Assigned task 1: Starting at the top of the records and stopping after the line that has "We connect businesses", copy those lines with "Customer Service" substituted by "Client Support" and nothing else altered.
Assigned task 2: Carry on the thread about configurable package merge behavior, picking up after its last comment.

Configurable package merge behavior #3485

wagoodman · 2024-11-27T16:19:50Z

What would you like to be added:
The user should be able to configure with more nuance:

how to detect when two packages should be merged
how to persist package details for merged packages

For instance, today you can assume that any pkg.Package.Metadata will be a single struct that represents details for a single package. However, when merging packages today these structs MUST be the same. What is being proposed is to not necessarily require this, so the user can merge similar packages that might have different data cataloged.

This requires us to "join" metadatas like so:

# assign this to pkg.Package.Metadata
# note: we logically want a map, but not actually so
type JoinedMetadata map[file.CoordinateSet]any

This way when merging packages with fuzzier logic we can still keep all information (try not to drop anything).

From a user configuration perspective, this could look like so:

package:
  merge:
    # hash location paths when making package IDs
    use-paths: true
    
    # hash location layer information when making package IDs
    use-layers: false

    # hash package metadata struct when making package IDs
    use-metadata: true

    use-license: true
    use-purl: true
    # use....

... this is probably a bad example; I think a good part of this issue discussion should be about how the user would specify this.

Another way to do this is to make a single flag instead of a config for this:

syft --merge-pkg ENUMVALUE

(handwaving at the enum values now)

It's very possible that we should have specific heuristics in specific cataloging cases, so we don't expose these low level options directly, but instead allow or deny a list of heuristics.

Another variant, specify a list of package types to merge:

# be more aggressive on deduplication logic for packages of the given types
# note: this does not merge across types, so you can still only merge python packages with other python packages.
syft --merge-pkg-types python,ruby,binary,rpm

Why is this needed:
Today syft makes a few assumptions about what makes a distinctive package:

packages with the exact same core + metadata information in different project trees (different paths) are considered to be distinct
packages with the same core + metadata information in the same path but different layers are considered to NOT be distinct

This allows us to produce SBOMs with the "maximum resolution" so to speak -- you can answer questions about separate project trees (since they are not merged). However, this also has the downside of producing potentially large SBOMs and package graphs when logically they may be for the same application. Merging dependency trees may be ideal for a users use case. We have a few detailed examples of these:

This hints that we should make this behavior configurable.

Additional context:

Today we have deduplication of OS and binary packages, which is one of the only cases of cross-package-type deduplication behavior (by dropping). How would this be affected by the proposed configuration?

The text was updated successfully, but these errors were encountered:

willmurphyscode · 2025-01-06T15:39:57Z

We should discuss #3554 (comment) at the same time.

Exercise input:

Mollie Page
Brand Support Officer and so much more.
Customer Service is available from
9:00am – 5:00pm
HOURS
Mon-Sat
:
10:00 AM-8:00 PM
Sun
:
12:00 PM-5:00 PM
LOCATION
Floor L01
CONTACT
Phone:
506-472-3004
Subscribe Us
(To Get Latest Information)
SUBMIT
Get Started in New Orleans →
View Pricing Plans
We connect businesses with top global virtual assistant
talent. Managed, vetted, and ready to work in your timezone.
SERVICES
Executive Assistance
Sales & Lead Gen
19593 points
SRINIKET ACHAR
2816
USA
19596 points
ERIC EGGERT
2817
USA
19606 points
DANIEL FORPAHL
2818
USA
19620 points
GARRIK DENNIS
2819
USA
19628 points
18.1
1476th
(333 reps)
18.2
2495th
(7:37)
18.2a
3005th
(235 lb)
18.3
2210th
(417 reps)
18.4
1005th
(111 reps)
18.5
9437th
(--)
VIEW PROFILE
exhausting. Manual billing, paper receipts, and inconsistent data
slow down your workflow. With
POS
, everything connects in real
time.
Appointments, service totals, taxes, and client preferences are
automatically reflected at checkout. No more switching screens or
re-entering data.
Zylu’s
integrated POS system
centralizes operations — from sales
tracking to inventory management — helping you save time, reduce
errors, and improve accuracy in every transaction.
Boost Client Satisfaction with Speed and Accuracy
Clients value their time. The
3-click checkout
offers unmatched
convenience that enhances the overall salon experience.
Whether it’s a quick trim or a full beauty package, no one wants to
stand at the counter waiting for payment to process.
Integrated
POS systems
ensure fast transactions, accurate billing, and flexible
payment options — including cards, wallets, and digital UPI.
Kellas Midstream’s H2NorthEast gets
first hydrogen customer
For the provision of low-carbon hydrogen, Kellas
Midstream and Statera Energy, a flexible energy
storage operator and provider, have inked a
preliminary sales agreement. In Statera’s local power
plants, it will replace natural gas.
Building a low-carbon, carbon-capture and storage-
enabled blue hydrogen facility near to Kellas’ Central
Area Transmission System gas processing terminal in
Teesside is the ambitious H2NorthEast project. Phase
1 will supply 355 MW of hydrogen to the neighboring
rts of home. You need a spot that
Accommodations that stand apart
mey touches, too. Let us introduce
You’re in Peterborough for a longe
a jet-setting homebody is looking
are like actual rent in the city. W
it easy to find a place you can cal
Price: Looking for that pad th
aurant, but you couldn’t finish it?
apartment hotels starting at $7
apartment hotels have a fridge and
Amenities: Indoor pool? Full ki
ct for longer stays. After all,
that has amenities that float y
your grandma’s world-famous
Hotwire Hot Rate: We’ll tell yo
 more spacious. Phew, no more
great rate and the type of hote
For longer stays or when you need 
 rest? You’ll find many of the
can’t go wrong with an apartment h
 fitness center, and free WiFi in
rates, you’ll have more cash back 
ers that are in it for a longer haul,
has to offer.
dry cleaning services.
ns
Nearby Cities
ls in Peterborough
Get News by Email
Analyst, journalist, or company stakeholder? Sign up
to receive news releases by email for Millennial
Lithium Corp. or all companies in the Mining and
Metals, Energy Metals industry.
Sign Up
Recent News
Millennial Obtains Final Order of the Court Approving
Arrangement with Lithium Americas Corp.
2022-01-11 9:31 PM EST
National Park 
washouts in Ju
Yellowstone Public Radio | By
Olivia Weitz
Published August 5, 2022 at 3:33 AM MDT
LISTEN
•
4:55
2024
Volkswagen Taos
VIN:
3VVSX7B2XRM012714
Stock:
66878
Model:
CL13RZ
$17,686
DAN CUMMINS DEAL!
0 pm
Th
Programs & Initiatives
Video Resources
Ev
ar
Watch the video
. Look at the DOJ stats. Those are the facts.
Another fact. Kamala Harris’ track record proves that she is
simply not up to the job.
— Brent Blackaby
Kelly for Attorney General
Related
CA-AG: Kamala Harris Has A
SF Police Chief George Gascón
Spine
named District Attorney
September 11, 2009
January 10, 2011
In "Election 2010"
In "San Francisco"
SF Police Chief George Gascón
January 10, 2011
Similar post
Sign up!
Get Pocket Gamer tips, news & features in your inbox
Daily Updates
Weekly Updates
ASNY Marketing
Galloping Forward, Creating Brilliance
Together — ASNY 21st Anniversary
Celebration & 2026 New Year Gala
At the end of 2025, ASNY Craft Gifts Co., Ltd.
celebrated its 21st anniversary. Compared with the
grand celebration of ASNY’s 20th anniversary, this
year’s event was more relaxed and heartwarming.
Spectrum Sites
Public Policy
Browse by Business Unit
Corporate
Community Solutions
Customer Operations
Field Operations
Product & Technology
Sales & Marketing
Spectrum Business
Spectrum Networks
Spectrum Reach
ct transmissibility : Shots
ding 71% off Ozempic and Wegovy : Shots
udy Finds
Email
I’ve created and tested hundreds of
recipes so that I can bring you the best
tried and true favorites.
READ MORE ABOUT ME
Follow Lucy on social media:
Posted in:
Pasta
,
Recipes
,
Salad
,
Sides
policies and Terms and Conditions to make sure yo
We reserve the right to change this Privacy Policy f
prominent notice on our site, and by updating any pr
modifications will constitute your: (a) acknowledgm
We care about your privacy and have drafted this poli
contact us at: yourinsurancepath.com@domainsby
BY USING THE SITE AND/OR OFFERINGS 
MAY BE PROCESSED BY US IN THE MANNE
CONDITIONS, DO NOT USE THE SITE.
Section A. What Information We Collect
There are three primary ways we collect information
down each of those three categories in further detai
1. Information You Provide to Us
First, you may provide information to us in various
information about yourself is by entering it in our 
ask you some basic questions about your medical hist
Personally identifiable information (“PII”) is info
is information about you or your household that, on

Task response 1:
Mollie Page
Brand Support Officer and so much more.
Client Support is available from
9:00am – 5:00pm
HOURS
Mon-Sat
:
10:00 AM-8:00 PM
Sun
:
12:00 PM-5:00 PM
LOCATION
Floor L01
CONTACT
Phone:
506-472-3004
Subscribe Us
(To Get Latest Information)
SUBMIT
Get Started in New Orleans →
View Pricing Plans
We connect businesses with top global virtual assistant

Task response 2:
wagoodman · 2025-01-09T20:48:38Z

From the live discussion:

we could start adding confidence values onto package detections, such merging operations where there are singular values have a more clear precedence (which field overrides the other)
should pkg.Package have a shadowPackages slice for what packages are subsumed
relationships also need to be reconciled (merging package graphs)
this might be made easier within an SBOMWriter interface (which takes a set of packages and relationships to write into an SBOM object). This same idea came up within the spooling results to disk.
we have a path in syft 1.0 to do this work

jimmystewpot · 2025-01-27T05:19:10Z

I've been thinking about this issue as it relates to a pr that I have open. One approach that comes to mind is extending the existing package types. This would add an additional layer to the existing Package struct depth. This exists in principle today with pkg.Package having the metadata interface.

type Package struct {
	id        artifact.ID      `hash:"ignore"`
	Name      string           // the package name
        // redacted
	Metadata  interface{}      // additional data found while parsing the package source
}

With the existing type layout, the Metadata field gives us the second layer, which could then be extended to make the Cataloger's metadata extendible in the same fashion.

type CatalogerMetadata struct {
	Source string
	Checksum string
	[]Dependencies
	Enriched interface{} // this could be Enriched, Enrichment.

This shouldn't be a breaking change and would be configured to default off. When a cataloger has an online enrichment possibility, it can be enabled; each cataloger would uniformly use the Enrichment interface. In this situation, the merge configuration becomes more of an override pattern than a merge, although I like the sound of merge as the configuration key. This extends the information available.

cargo-auditable-binary-cataloger:
  enrichment: true
  merge:
    fields:
      licenses: enrichment

The merge configuration must be validated to ensure the behaviour is applied consistently across catalogers. All data is left in place, and the override or merge only matters when it's being written out based on the output. This model would also allow multiple concurrent metadata types to coexist with more elaborate rules, where the merge fields would have more elaborate configurations.

cargo-auditable-binary-cataloger:
  enrichment: true
  merge:
    fields:
      licenses:
        from: crates-io-enrichment
        fieldName: xxx
      author:
        from: github.com-enrichment
        fieldName: contributors

In this model, there would likely need to be a Metadata type considered to be a "complete" SBOM output entry, with the extensibility pattern still in place for custom fields that could be used. It appears this would be the "simple" solution for merging in this scenario, having more than one metadata type merged into a single entry while maintaining all of the original information.

In this scenario, if we did have weighted logic, the merge/fields could be extended with a key for per-cataloger weights based on completeness or similar priorities.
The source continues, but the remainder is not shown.